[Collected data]
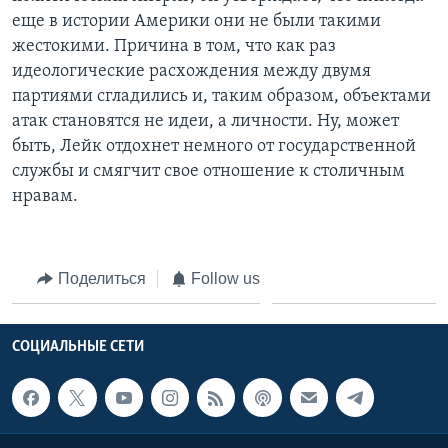
еще в истории Америки они не были такими
жестокими. Причина в том, что как раз
идеологические расхождения между двумя
партиями сгладились и, таким образом, объектами
атак становятся не идеи, а личности. Ну, может
быть, Лейк отдохнет немного от государственной
службы и смягчит свое отношение к столичным
нравам.
Поделиться
Follow us
СОЦИАЛЬНЫЕ СЕТИ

[Work request] Drop the images and return the data verbatim.

[Exercise result]
еще в истории Америки они не были такими
жестокими. Причина в том, что как раз
идеологические расхождения между двумя
партиями сгладились и, таким образом, объектами
атак становятся не идеи, а личности. Ну, может
быть, Лейк отдохнет немного от государственной
службы и смягчит свое отношение к столичным
нравам.
Поделиться
Follow us
СОЦИАЛЬНЫЕ СЕТИ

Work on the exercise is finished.